» **Exercise instructions**: Find each line in the records below that contains the string "edge" and copy it. Case counts.

» **Provided entries**:
--------

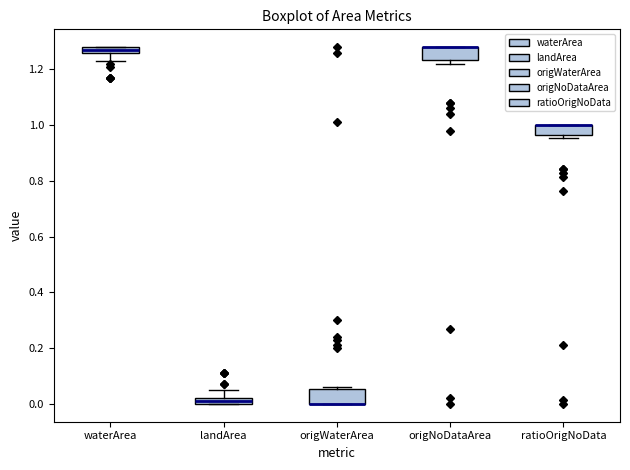

Where is the upper edge of the box for landArea on the y-axis? The values are not printed on the chart, so give them approximately, as read against the axis.

0.02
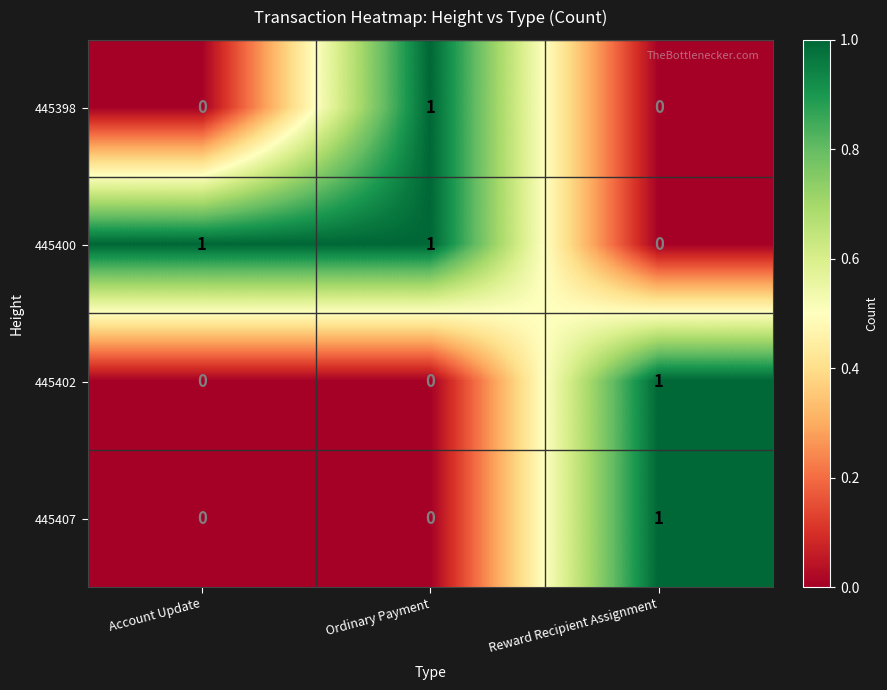

The 445407 series shows 0 at Account Update. True or false?

True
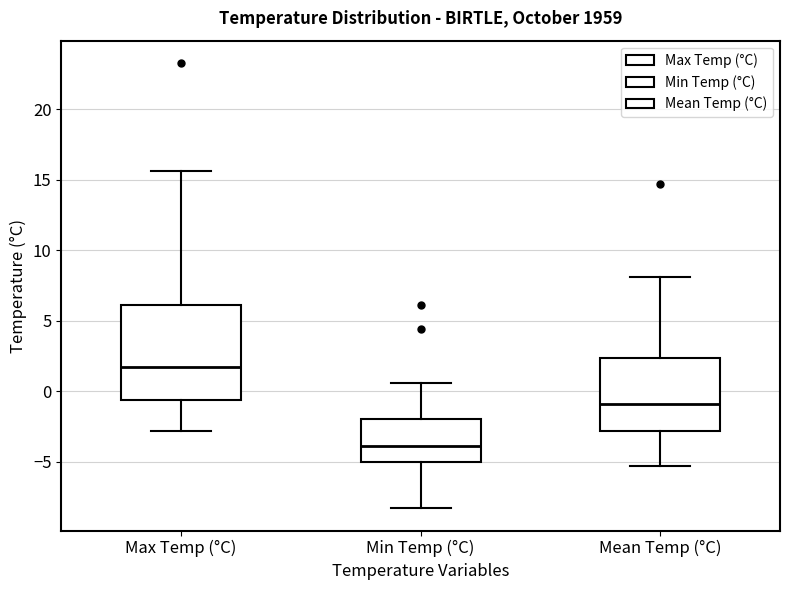

Comparing the boxes themselves (not the whiskers), which one is the tallest?

Max Temp (°C)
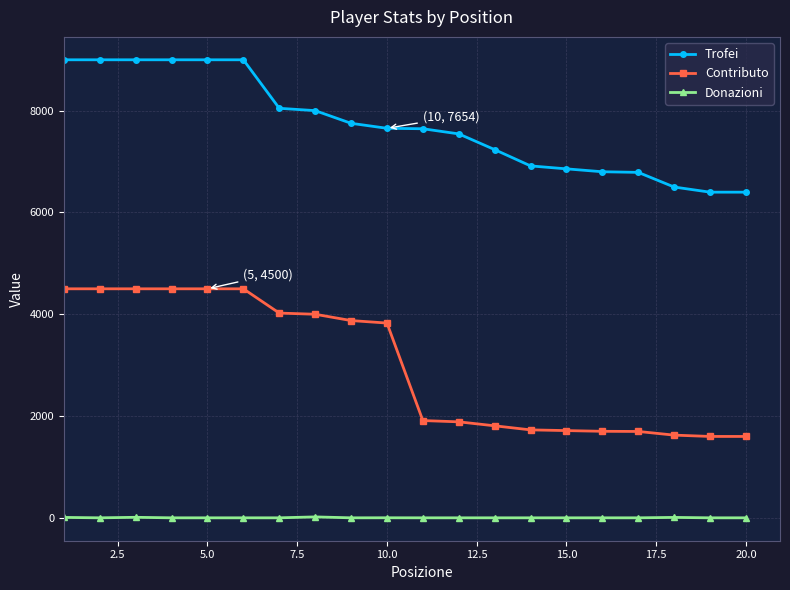

Does the chart have visible grid lines?

Yes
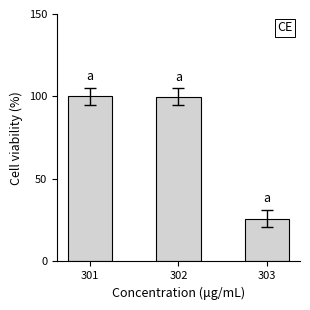

What is the difference between the values at 303 and 302?

73.9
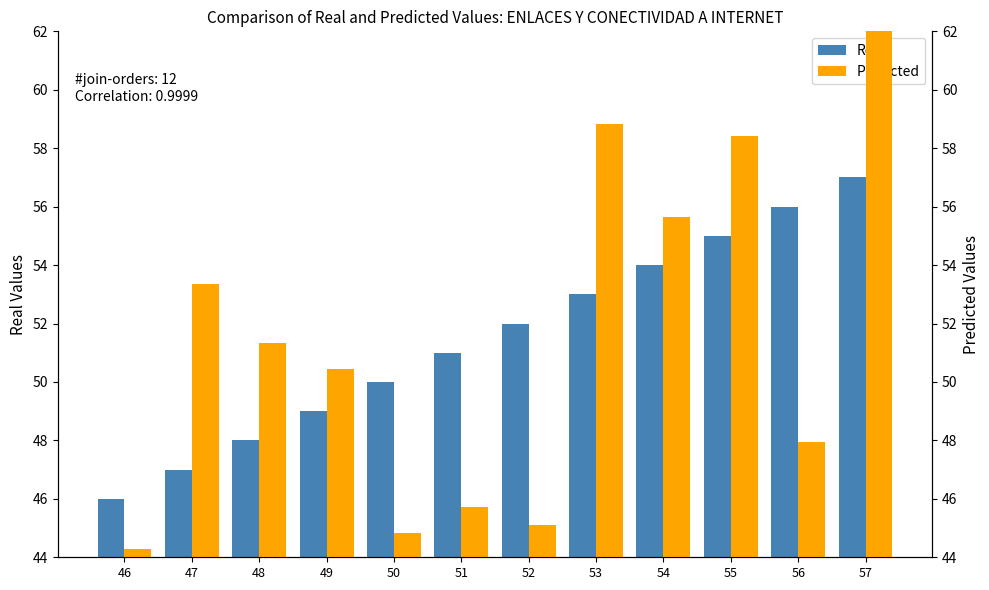

How many bars are there in each group?

2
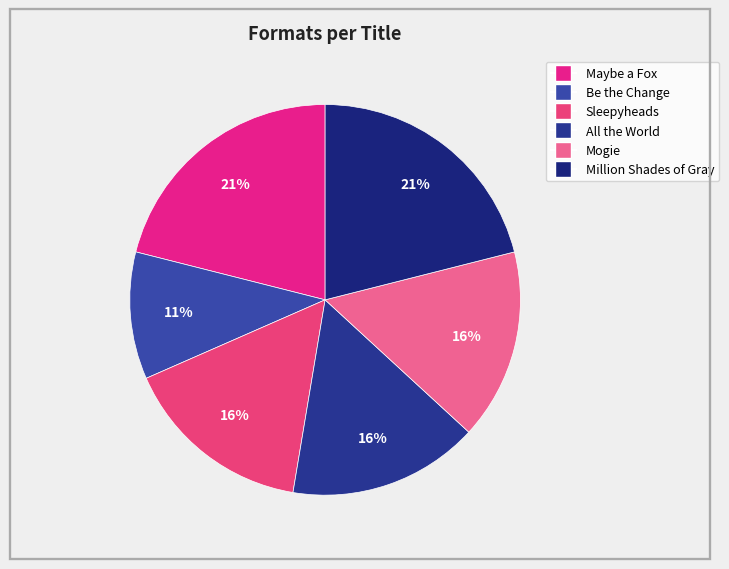

How many slices are in this pie chart?

6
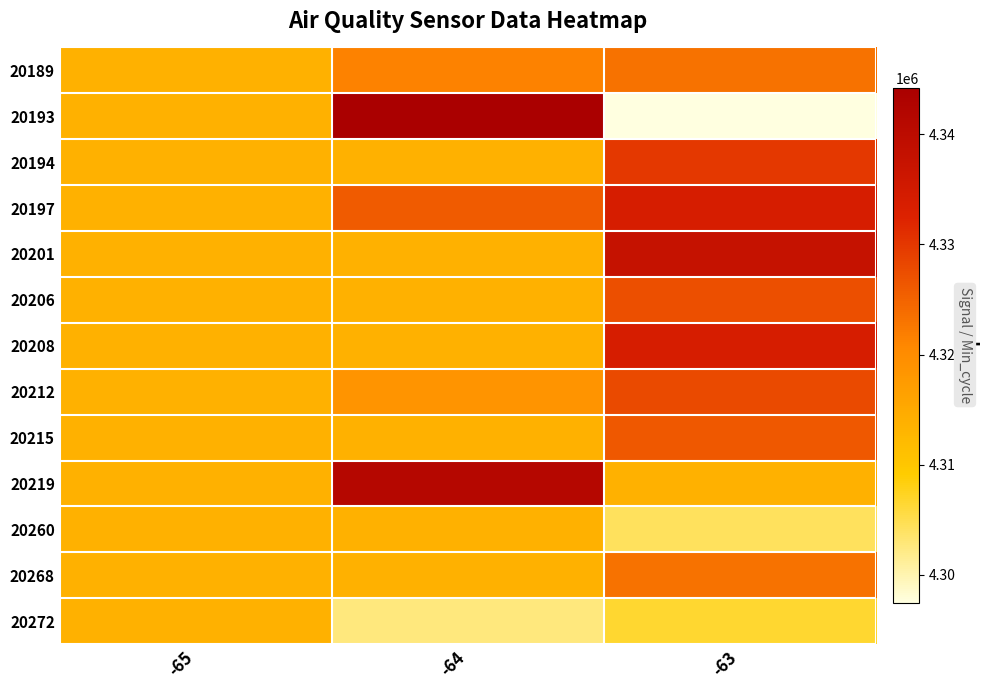

Reading right to left, transcribe all the data shown in this chart.

20189: -63=4323193	-64=4321399	-65=4313716
20193: -63=4297406	-64=4344200	-65=4313716
20194: -63=4329839	-64=4313716	-65=4313716
20197: -63=4333843	-64=4325870	-65=4313716
20201: -63=4337901	-64=4313716	-65=4313716
20206: -63=4327355	-64=4313716	-65=4313716
20208: -63=4333843	-64=4313716	-65=4313716
20212: -63=4327906	-64=4318727	-65=4313716
20215: -63=4326156	-64=4313716	-65=4313716
20219: -63=4313716	-64=4341481	-65=4313716
20260: -63=4304214	-64=4313716	-65=4313716
20268: -63=4323193	-64=4313716	-65=4313716
20272: -63=4306675	-64=4302591	-65=4313716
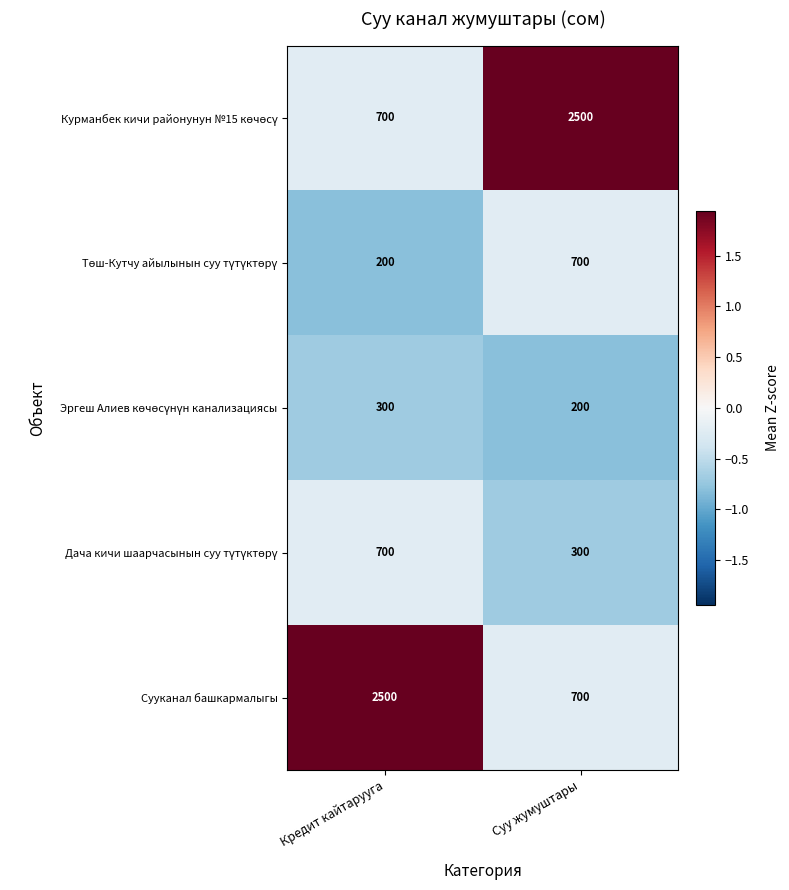

What is the spread (max minus min) of values at Суу жумуштары?

2300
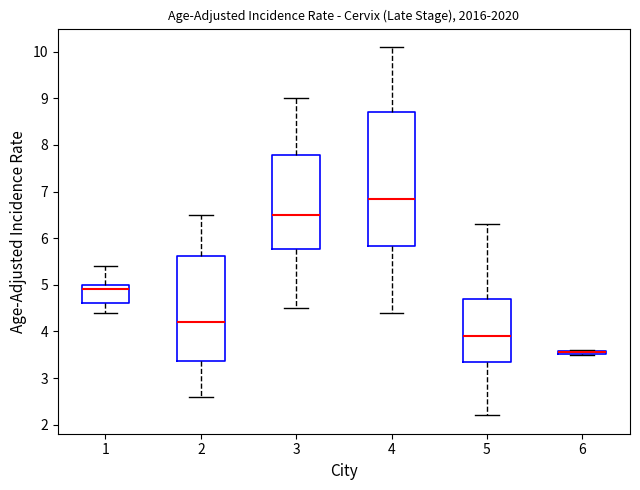

Where is the upper edge of the box at x = 6 on the y-axis? The values are not printed on the chart, so give them approximately, as read against the axis.

3.6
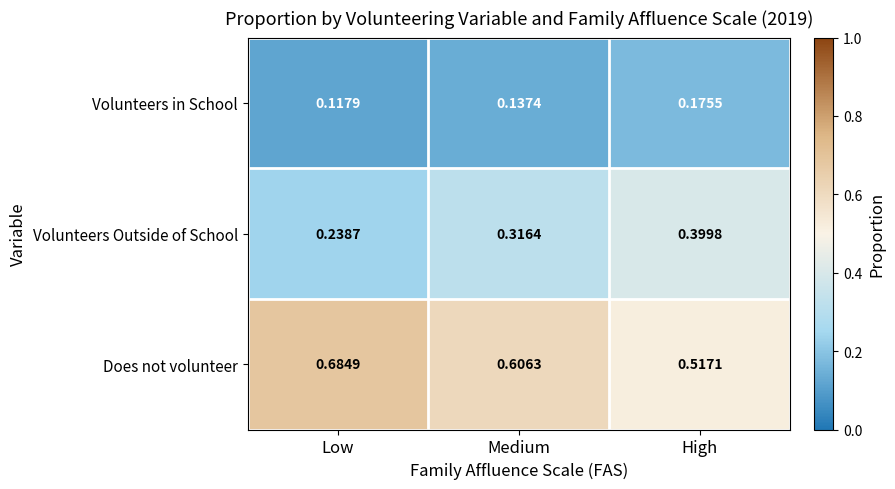

At which label is Does not volunteer closest to 0?

High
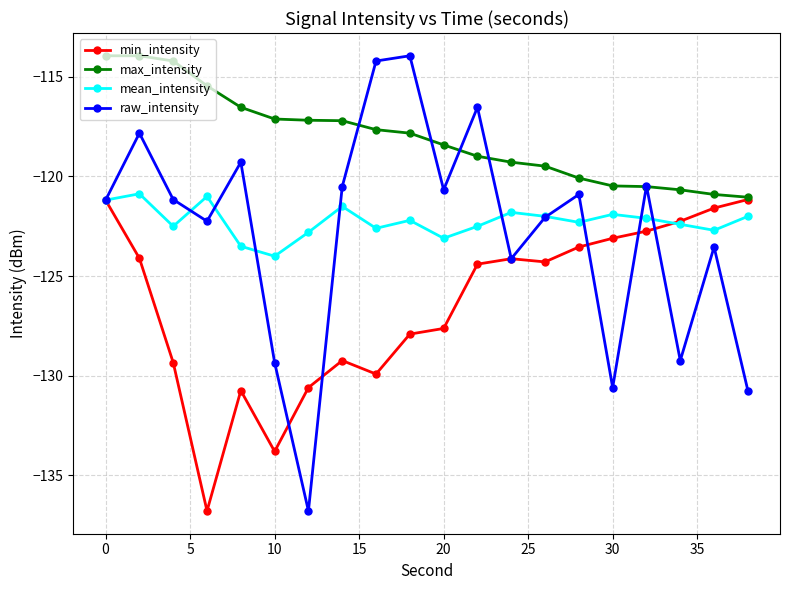

What is the minimum value shown in the chart?

-136.8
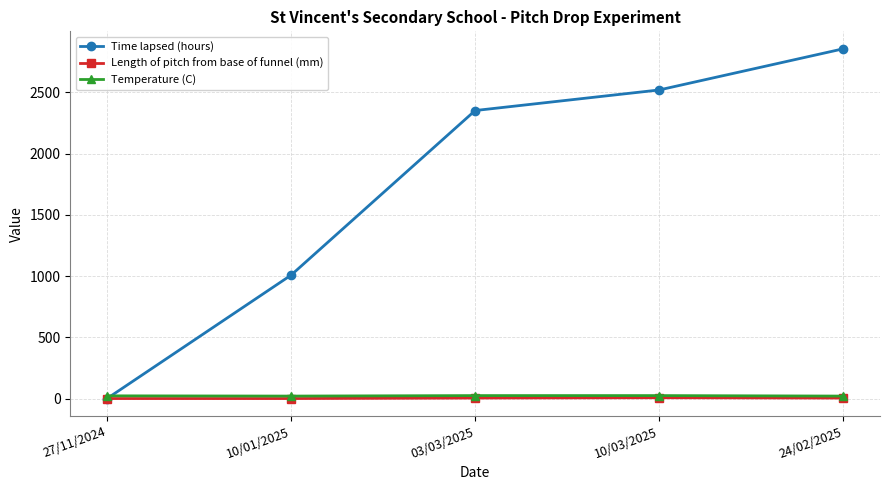

Which series changed the most between 27/11/2024 and 10/01/2025?

Time lapsed (hours)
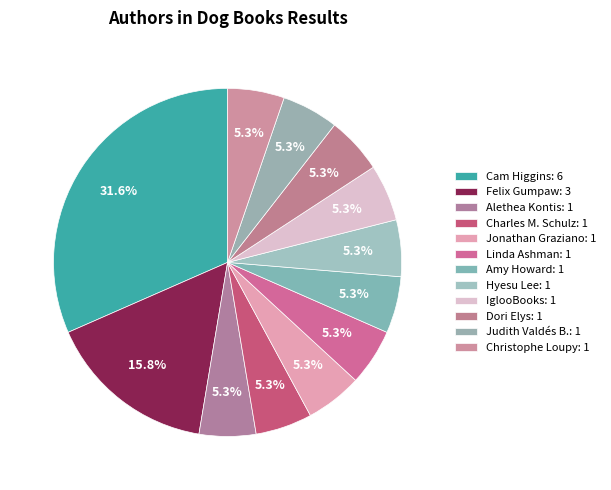

How many slices are in this pie chart?

12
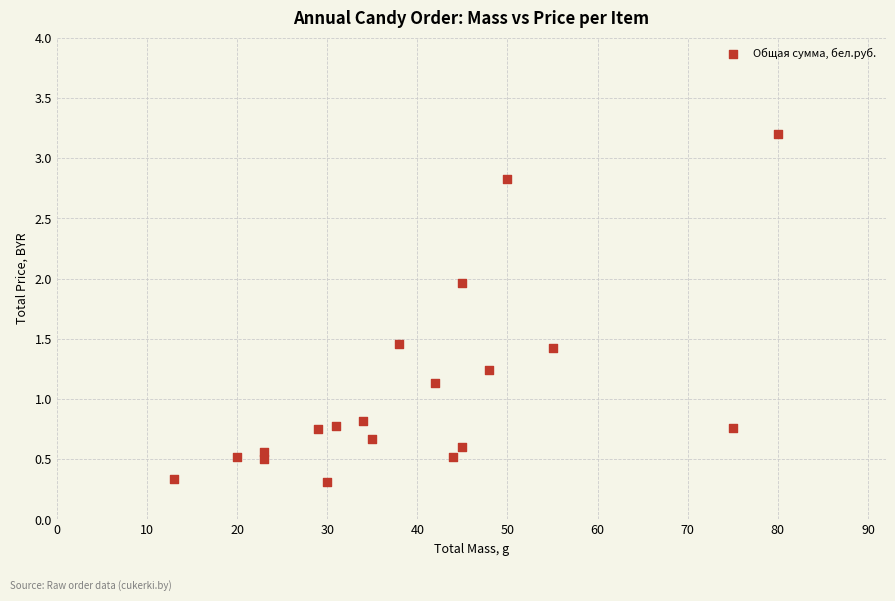

What is the range of X values (max minus min)?

67.0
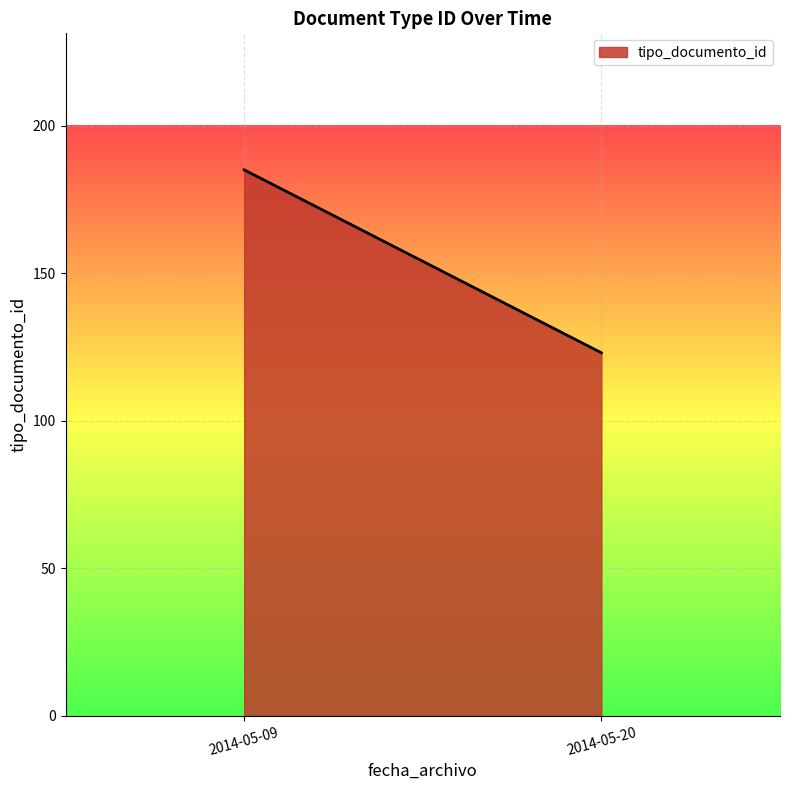

Which label corresponds to the largest value in the chart?

2014-05-09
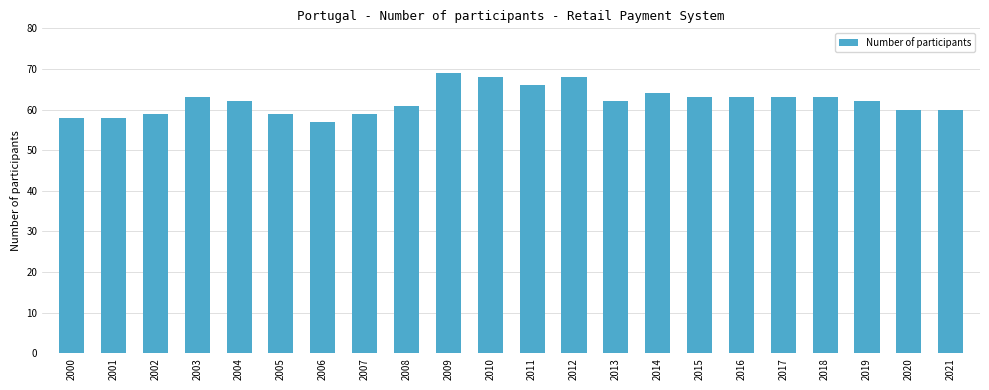

Does the chart contain stacked bars?

No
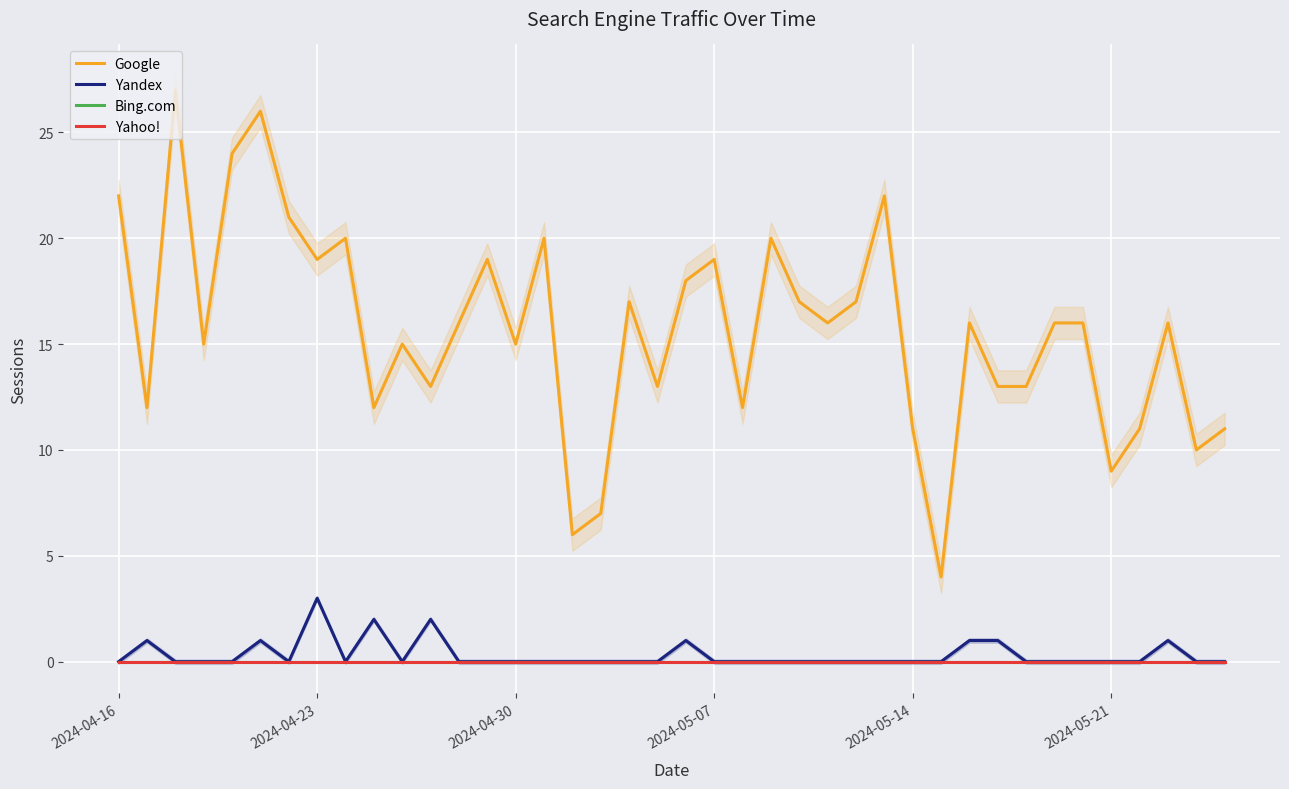

How many data points in Yandex are above 0?

9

--------

» **Written answer**:
Where is the upper edge of the box for landArea on the y-axis? The values are not printed on the chart, so give them approximately, as read against the axis.
Where is the upper edge of the box at x = 6 on the y-axis? The values are not printed on the chart, so give them approximately, as read against the axis.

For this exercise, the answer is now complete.